After Starbucks announced its straw ban, debate and discussion rightfully swarmed the internet. Environmental activists celebrated a victory while the disabled community criticized the ban for its ableist slant.

Consumers everywhere formulated and voiced their opinions on social media. In the midst of the endless opinions, though, it is clear that action is required to address widespread plastic pollution.

Plastic, particularly single-use plastic, seems to be one of the most insidious pollutants that exist. According to the National Oceanic and Atmospheric Administration, plastic does not disappear, especially in the ocean. Instead, it degrades into small particles, referred to as microplastics, that affect not only the immediate wildlife but also trickle into our food and water.

Experts estimate the lifespan of plastic in landfills to range somewhere between 500 to 1000 years, meaning that in either case, plastic remains in our environment for an extremely long time. Meanwhile, only 9% of all plastic is recycled, leaving the vast majority to accumulate in landfills and the ocean.

A smaller victory like banning straws could pave the way for more responsible plastic use and recycling. Campaigns urging consumers to forego straw use, such as #StopSucking, has gained traction, leading to grassroots efforts of eliminating plastic straws.

Environmental activist Saanya Bhargava is a rising high school senior who started her own strawless movement in Austin, Texas, through impact.gravitas, a youth organization she founded to decrease ocean plastic pollution.

Saanya Bhargava wearing a light blue long sleeved shirt with a brown belt and white slacks standing in a multi-lighted room with one of her hands raised with her finger pointed up while smiling.

Source: Saanya Bhargava

“Banning plastic straws is just one part, but it’s a step in the right direction.
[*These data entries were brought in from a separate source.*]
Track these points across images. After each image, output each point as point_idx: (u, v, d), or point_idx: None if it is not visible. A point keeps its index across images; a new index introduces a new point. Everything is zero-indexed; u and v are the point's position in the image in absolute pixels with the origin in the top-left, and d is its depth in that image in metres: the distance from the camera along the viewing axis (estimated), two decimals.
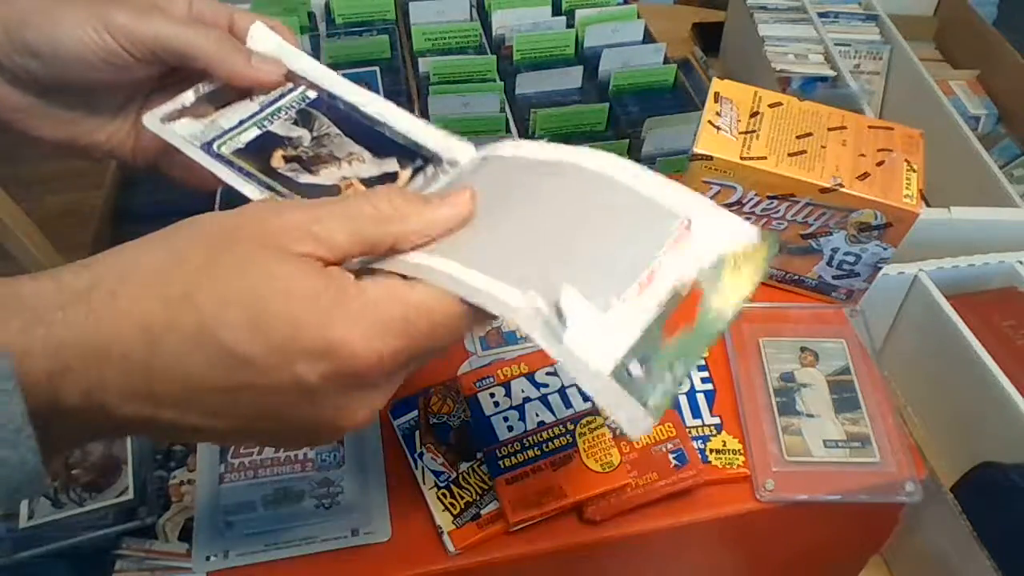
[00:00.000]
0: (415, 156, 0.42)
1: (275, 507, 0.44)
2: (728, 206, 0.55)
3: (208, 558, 0.45)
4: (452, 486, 0.47)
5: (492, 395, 0.50)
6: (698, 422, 0.51)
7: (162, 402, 0.29)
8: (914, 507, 0.49)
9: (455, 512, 0.46)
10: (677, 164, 0.79)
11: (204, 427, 0.30)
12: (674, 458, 0.48)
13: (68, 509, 0.63)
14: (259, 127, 0.42)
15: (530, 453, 0.47)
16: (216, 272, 0.29)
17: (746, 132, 0.55)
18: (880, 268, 0.56)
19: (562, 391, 0.50)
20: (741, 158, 0.53)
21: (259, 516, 0.44)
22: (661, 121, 0.81)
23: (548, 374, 0.50)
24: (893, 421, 0.52)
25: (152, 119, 0.42)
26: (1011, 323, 0.68)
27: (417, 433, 0.49)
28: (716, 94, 0.57)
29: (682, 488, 0.47)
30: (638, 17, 0.97)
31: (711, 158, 0.53)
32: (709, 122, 0.55)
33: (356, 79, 0.44)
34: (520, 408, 0.49)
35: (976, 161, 0.87)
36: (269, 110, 0.43)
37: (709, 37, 1.19)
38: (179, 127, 0.42)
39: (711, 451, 0.50)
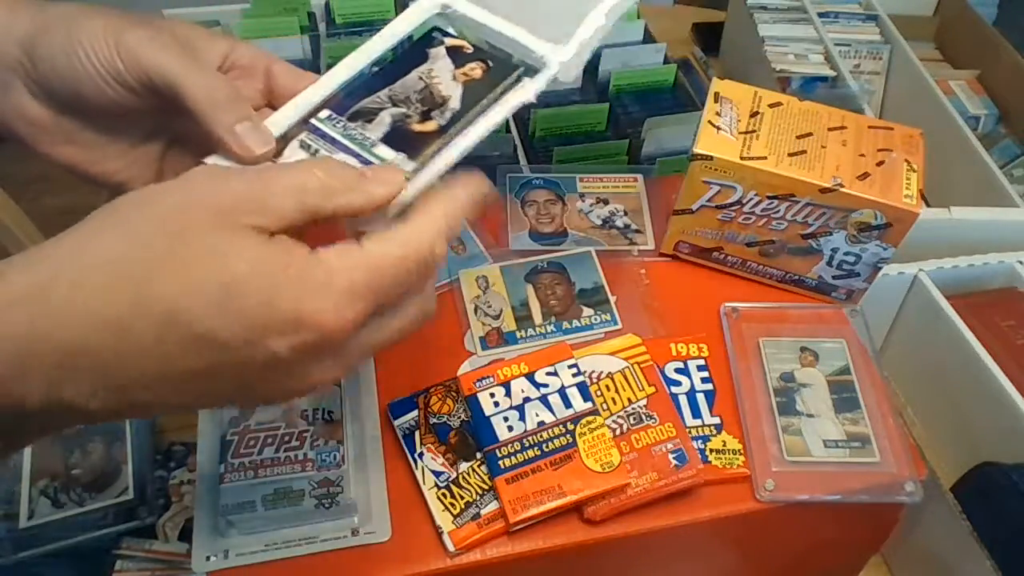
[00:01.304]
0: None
1: (275, 507, 0.44)
2: (728, 206, 0.55)
3: (208, 558, 0.44)
4: (452, 486, 0.47)
5: (492, 395, 0.50)
6: (698, 422, 0.51)
7: (133, 390, 0.29)
8: (914, 507, 0.49)
9: (455, 512, 0.46)
10: (677, 164, 0.79)
11: (175, 403, 0.31)
12: (674, 458, 0.48)
13: (68, 509, 0.63)
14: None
15: (530, 453, 0.47)
16: (178, 259, 0.29)
17: (746, 132, 0.55)
18: (880, 268, 0.56)
19: (562, 391, 0.50)
20: (741, 158, 0.53)
21: (259, 516, 0.44)
22: (661, 121, 0.81)
23: (548, 374, 0.50)
24: (893, 421, 0.52)
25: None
26: (1011, 323, 0.68)
27: (417, 433, 0.49)
28: (716, 94, 0.57)
29: (682, 488, 0.47)
30: (638, 17, 0.97)
31: (711, 158, 0.53)
32: (709, 122, 0.55)
33: None
34: (520, 408, 0.49)
35: (976, 161, 0.87)
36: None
37: (709, 37, 1.19)
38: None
39: (711, 451, 0.50)
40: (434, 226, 0.34)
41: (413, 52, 0.43)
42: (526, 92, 0.41)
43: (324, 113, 0.41)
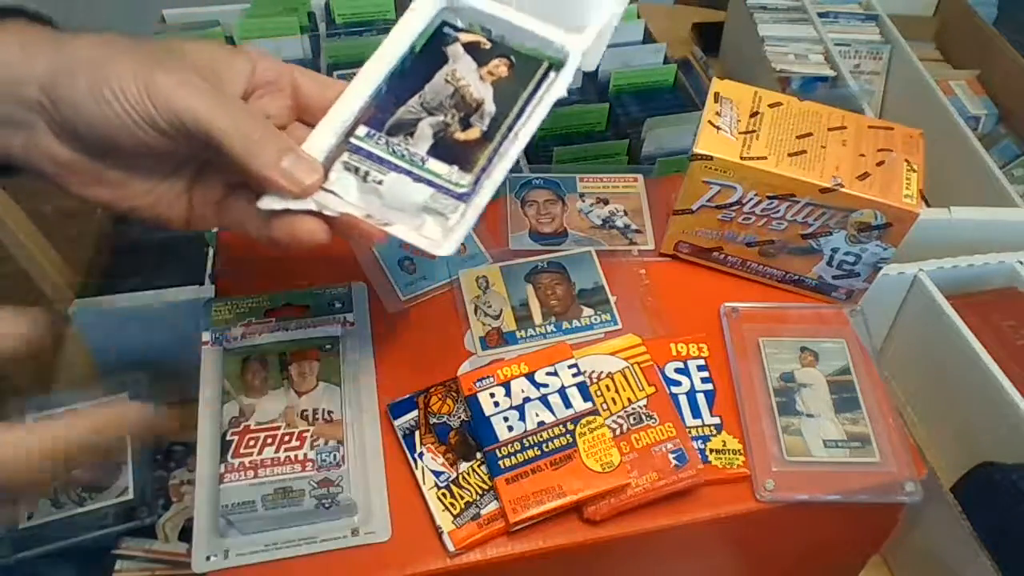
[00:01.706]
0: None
1: (275, 507, 0.44)
2: (728, 206, 0.55)
3: (208, 558, 0.44)
4: (452, 486, 0.47)
5: (492, 395, 0.50)
6: (698, 422, 0.51)
7: None
8: (914, 507, 0.49)
9: (455, 512, 0.46)
10: (677, 164, 0.79)
11: None
12: (674, 458, 0.48)
13: (68, 509, 0.63)
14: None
15: (530, 453, 0.47)
16: None
17: (746, 132, 0.55)
18: (880, 268, 0.56)
19: (562, 391, 0.50)
20: (741, 158, 0.53)
21: (259, 516, 0.44)
22: (661, 121, 0.81)
23: (548, 374, 0.50)
24: (893, 421, 0.52)
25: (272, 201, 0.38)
26: (1011, 323, 0.68)
27: (417, 433, 0.49)
28: (716, 94, 0.57)
29: (682, 488, 0.47)
30: (638, 17, 0.97)
31: (711, 158, 0.53)
32: (709, 122, 0.55)
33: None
34: (520, 408, 0.49)
35: (976, 161, 0.87)
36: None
37: (709, 37, 1.19)
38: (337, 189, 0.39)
39: (711, 451, 0.50)
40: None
41: (430, 52, 0.42)
42: (559, 87, 0.41)
43: (362, 130, 0.40)
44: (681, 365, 0.54)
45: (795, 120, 0.56)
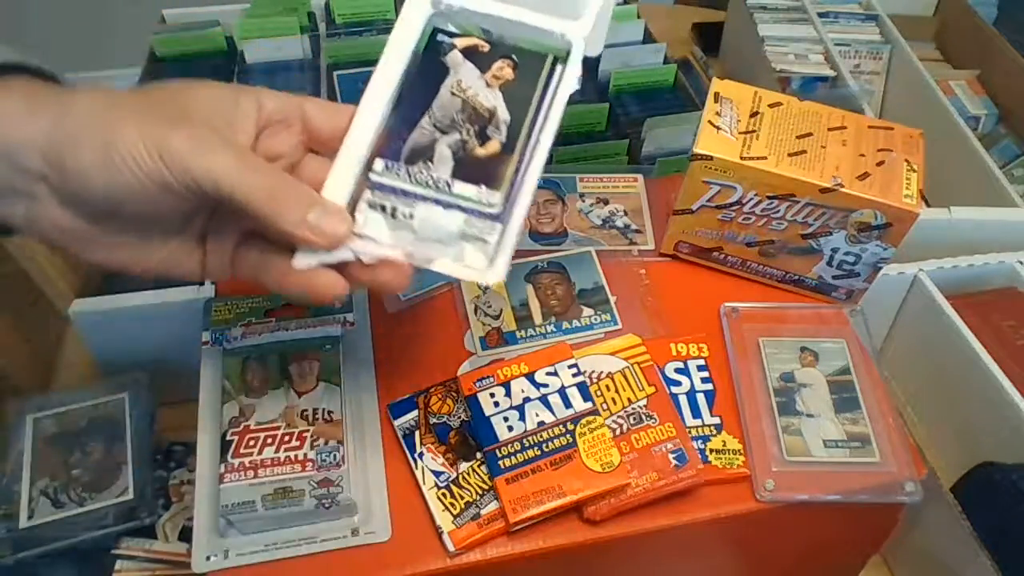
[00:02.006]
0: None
1: (275, 507, 0.44)
2: (728, 206, 0.55)
3: (208, 558, 0.44)
4: (452, 486, 0.47)
5: (492, 395, 0.50)
6: (698, 422, 0.51)
7: None
8: (914, 507, 0.49)
9: (455, 512, 0.46)
10: (677, 164, 0.79)
11: None
12: (674, 458, 0.48)
13: (68, 509, 0.63)
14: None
15: (530, 453, 0.47)
16: None
17: (746, 132, 0.55)
18: (880, 268, 0.56)
19: (562, 391, 0.50)
20: (741, 158, 0.53)
21: (259, 516, 0.44)
22: (661, 121, 0.81)
23: (548, 374, 0.50)
24: (893, 421, 0.52)
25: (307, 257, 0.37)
26: (1011, 323, 0.68)
27: (417, 433, 0.49)
28: (716, 94, 0.57)
29: (682, 488, 0.47)
30: (638, 17, 0.97)
31: (711, 158, 0.53)
32: (709, 122, 0.55)
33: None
34: (520, 408, 0.49)
35: (976, 161, 0.87)
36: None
37: (709, 37, 1.19)
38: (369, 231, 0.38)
39: (711, 451, 0.50)
40: None
41: (429, 65, 0.41)
42: (569, 80, 0.39)
43: (379, 164, 0.38)
44: (681, 365, 0.54)
45: (795, 120, 0.56)
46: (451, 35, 0.41)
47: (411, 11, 0.41)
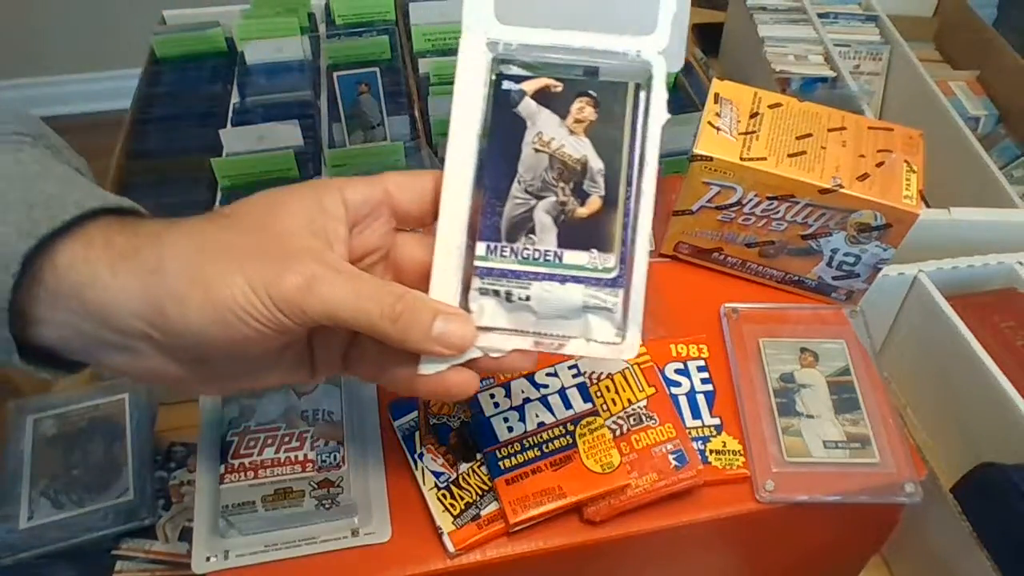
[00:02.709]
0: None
1: (275, 507, 0.44)
2: (728, 207, 0.55)
3: (208, 558, 0.45)
4: (452, 486, 0.47)
5: (492, 395, 0.50)
6: (698, 423, 0.51)
7: None
8: (914, 507, 0.49)
9: (455, 512, 0.46)
10: (677, 164, 0.79)
11: None
12: (674, 459, 0.48)
13: (68, 510, 0.63)
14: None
15: (530, 454, 0.47)
16: None
17: (746, 133, 0.55)
18: (880, 269, 0.56)
19: (562, 391, 0.50)
20: (741, 159, 0.53)
21: (259, 516, 0.44)
22: None
23: (548, 375, 0.50)
24: (893, 422, 0.52)
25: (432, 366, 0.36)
26: (1011, 323, 0.68)
27: (417, 433, 0.49)
28: (716, 95, 0.57)
29: (682, 489, 0.47)
30: None
31: (711, 159, 0.53)
32: (709, 123, 0.55)
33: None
34: (520, 408, 0.49)
35: (976, 161, 0.87)
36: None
37: (709, 37, 1.19)
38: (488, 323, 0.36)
39: (711, 452, 0.50)
40: None
41: (502, 121, 0.37)
42: (657, 108, 0.36)
43: (481, 248, 0.36)
44: (681, 366, 0.54)
45: (795, 121, 0.56)
46: (517, 79, 0.37)
47: (468, 60, 0.37)
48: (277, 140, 0.81)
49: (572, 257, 0.35)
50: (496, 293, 0.36)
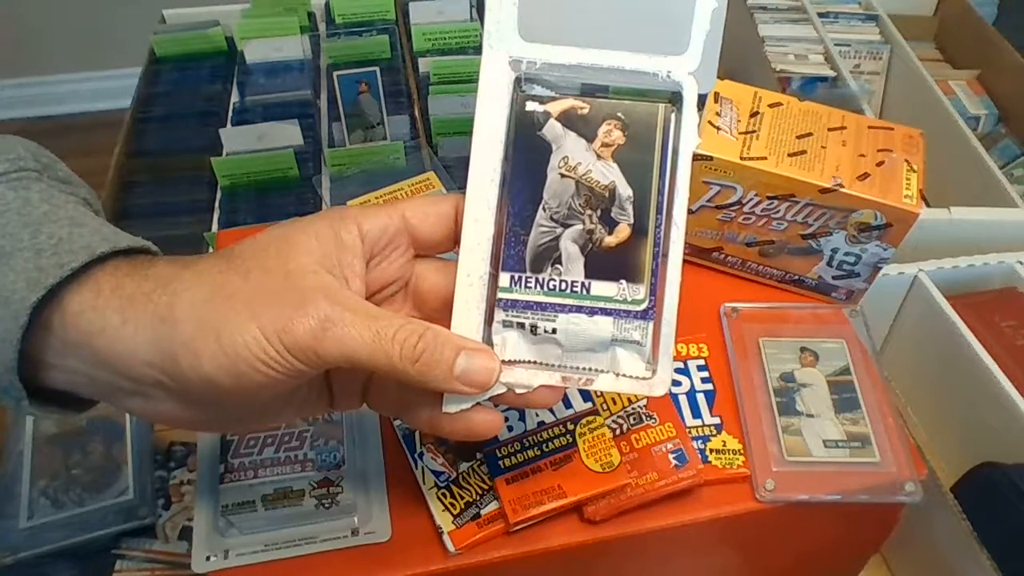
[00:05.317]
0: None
1: (275, 507, 0.44)
2: (728, 206, 0.55)
3: (208, 558, 0.44)
4: (452, 486, 0.47)
5: None
6: (698, 422, 0.51)
7: None
8: (914, 507, 0.49)
9: (455, 512, 0.46)
10: None
11: None
12: (674, 458, 0.48)
13: (68, 509, 0.63)
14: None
15: (530, 453, 0.47)
16: None
17: (746, 132, 0.55)
18: (880, 268, 0.56)
19: None
20: (741, 158, 0.53)
21: (259, 516, 0.44)
22: None
23: None
24: (893, 421, 0.52)
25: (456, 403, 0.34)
26: (1011, 323, 0.68)
27: (417, 433, 0.49)
28: (716, 94, 0.57)
29: (682, 488, 0.47)
30: None
31: (711, 158, 0.53)
32: (709, 122, 0.55)
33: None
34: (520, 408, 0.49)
35: (976, 161, 0.87)
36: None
37: None
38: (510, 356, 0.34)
39: (711, 451, 0.50)
40: None
41: (526, 144, 0.35)
42: (688, 132, 0.34)
43: (504, 279, 0.35)
44: (681, 365, 0.54)
45: (795, 120, 0.56)
46: (542, 99, 0.35)
47: (490, 80, 0.35)
48: (277, 139, 0.82)
49: (600, 288, 0.34)
50: (521, 326, 0.35)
One of the biggest alternatives [to plastic straws] is paper. I work very closely with a company who is making biodegradable straws to be catered directly to restaurants,” she said.

“When I heard [of Starbucks’ straw ban], I was ecstatic,” she recalled. “I was shocked because Starbucks is such a huge company. For them to do that, it really spread awareness about the issue.”

Starbucks Coffee logo on a window in front of a building.

Source: Starbucks

Bhargava’s passion for ending ocean plastic pollution began in her freshman year of high school. She wrote a research paper on the topic and submitted it to the Google Science Fair and MIT Inspire. Though her paper was not selected to win, her newfound interest resulted in an internship with Dell.

At Dell, she worked on the project of incorporating ocean plastic into Dell’s packaging. Following her internship, she spoke at a panel at South by Southwest and founded impact.gravitas. Most recently, she gave a TED talk on single-use plastics and ocean pollution.

Starbucks’ initiative to ban plastic straws resonates with Bhargava’s consistent message of the need to ignite awareness. She believes that as long as people are supplied with the necessary information, they can contribute to the movement.

“It’s very much a culture that makes it so that plastic is everywhere, but it only takes one person to make the switch [to sustainable alternatives] to decrease the amount of plastic that they use,” she notes.

“That’s why spreading awareness is so huge for me on my social media platforms and with the organization. As more people become aware, they can start cutting down on the plastic they use.”

When asked about future direction, Bhargava focused on the importance of alternatives to plastic. For the special needs community who needs straws to drink their beverages, she acknowledged and respected their concern. She suggested alternative materials like paper or bamboo, which are better for the environment.

“I really want to see a culture where people bring their own cups to Starbucks. I want to see a culture where people always bring their own grocery bags,” Bhargava dreams. “It just takes a long time for restaurants and companies to make the switch because of how cheap and durable plastic is, but [Starbucks’ straw ban] is a great sign of progress.”